## What is being asked
Leaving the pictures aside, repeat each line below exactly.
"""
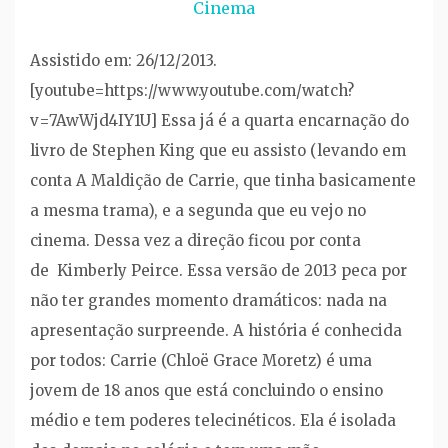
Cinema
Assistido em: 26/12/2013.
[youtube=https://www.youtube.com/watch?
v=7AwWjd4IY1U] Essa já é a quarta encarnação do
livro de Stephen King que eu assisto (levando em
conta A Maldição de Carrie, que tinha basicamente
a mesma trama), e a segunda que eu vejo no
cinema. Dessa vez a direção ficou por conta
de Kimberly Peirce. Essa versão de 2013 peca por
não ter grandes momento dramáticos: nada na
apresentação surpreende. A história é conhecida
por todos: Carrie (Chloë Grace Moretz) é uma
jovem de 18 anos que está concluindo o ensino
médio e tem poderes telecinéticos. Ela é isolada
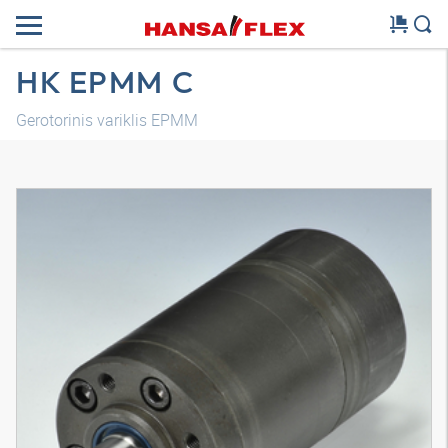
HK EPMM C
Gerotorinis variklis EPMM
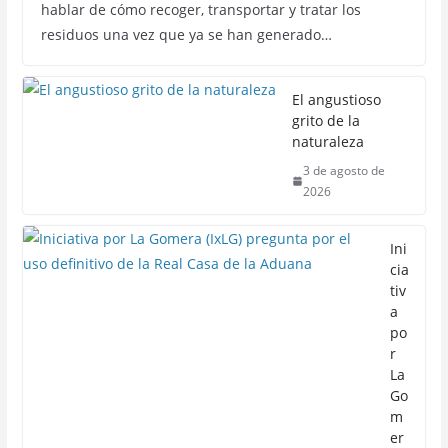
hablar de cómo recoger, transportar y tratar los
residuos una vez que ya se han generado…
El angustioso
grito de la
naturaleza
3 de agosto de
2026
Ini
cia
tiv
a
po
r
La
Go
m
er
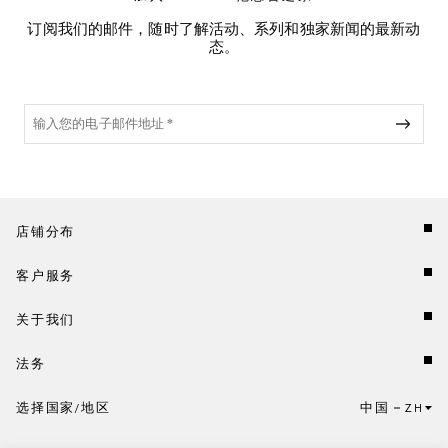
订阅我们的邮件，随时了解活动、系列和独家新闻的最新动
态。
店铺分布
客户服务
关于我们
法务
选择国家/地区
中国
ZH
点击此处选择国家/地区和语言。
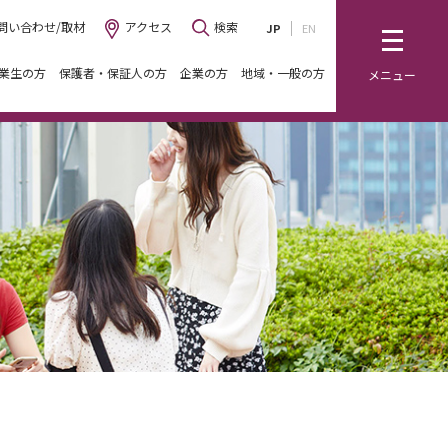
問い合わせ/取材
アクセス
検索
JP
EN
業生の方
保護者・保証人の方
企業の方
地域・一般の方
メニュー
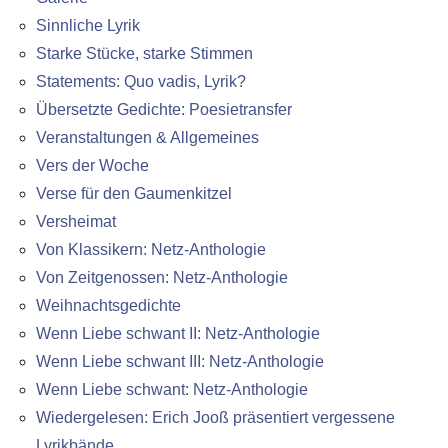
Sinnliche Lyrik
Starke Stücke, starke Stimmen
Statements: Quo vadis, Lyrik?
Übersetzte Gedichte: Poesietransfer
Veranstaltungen & Allgemeines
Vers der Woche
Verse für den Gaumenkitzel
Versheimat
Von Klassikern: Netz-Anthologie
Von Zeitgenossen: Netz-Anthologie
Weihnachtsgedichte
Wenn Liebe schwant II: Netz-Anthologie
Wenn Liebe schwant III: Netz-Anthologie
Wenn Liebe schwant: Netz-Anthologie
Wiedergelesen: Erich Jooß präsentiert vergessene
Lyrikbände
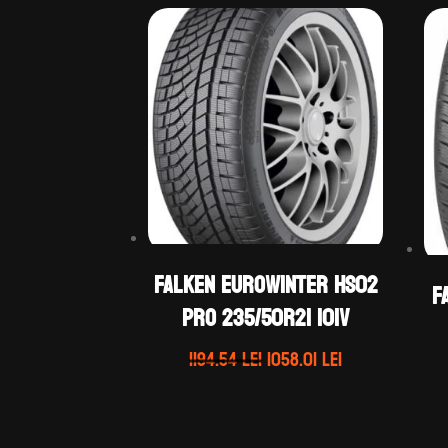
Falken EUROWINTER HS02
F
PRO 235/50R21 101V
Prețul
Prețul
1194.54
lei
1058.01
lei
inițial
curent
a
este:
fost:
1058.01 lei.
"""
## Solution for this exercise
Cinema
Assistido em: 26/12/2013.
[youtube=https://www.youtube.com/watch?
v=7AwWjd4IY1U] Essa já é a quarta encarnação do
livro de Stephen King que eu assisto (levando em
conta A Maldição de Carrie, que tinha basicamente
a mesma trama), e a segunda que eu vejo no
cinema. Dessa vez a direção ficou por conta
de Kimberly Peirce. Essa versão de 2013 peca por
não ter grandes momento dramáticos: nada na
apresentação surpreende. A história é conhecida
por todos: Carrie (Chloë Grace Moretz) é uma
jovem de 18 anos que está concluindo o ensino
médio e tem poderes telecinéticos. Ela é isolada
HK EPMM C
Gerotorinis variklis EPMM
hablar de cómo recoger, transportar y tratar los
residuos una vez que ya se han generado…
El angustioso
grito de la
naturaleza
3 de agosto de
2026
Ini
cia
tiv
a
po
r
La
Go
m
er
订阅我们的邮件，随时了解活动、系列和独家新闻的最新动
态。
店铺分布
客户服务
关于我们
法务
选择国家/地区
中国
ZH
点击此处选择国家/地区和语言。
問い合わせ/取材
アクセス
検索
JP
EN
業生の方
保護者・保証人の方
企業の方
地域・一般の方
メニュー
Sinnliche Lyrik
Starke Stücke, starke Stimmen
Statements: Quo vadis, Lyrik?
Übersetzte Gedichte: Poesietransfer
Veranstaltungen & Allgemeines
Vers der Woche
Verse für den Gaumenkitzel
Versheimat
Von Klassikern: Netz-Anthologie
Von Zeitgenossen: Netz-Anthologie
Weihnachtsgedichte
Wenn Liebe schwant II: Netz-Anthologie
Wenn Liebe schwant III: Netz-Anthologie
Wenn Liebe schwant: Netz-Anthologie
Wiedergelesen: Erich Jooß präsentiert vergessene
Lyrikbände
Falken EUROWINTER HS02
F
PRO 235/50R21 101V
Prețul
Prețul
1194.54
lei
1058.01
lei
inițial
curent
a
este:
fost:
1058.01 lei.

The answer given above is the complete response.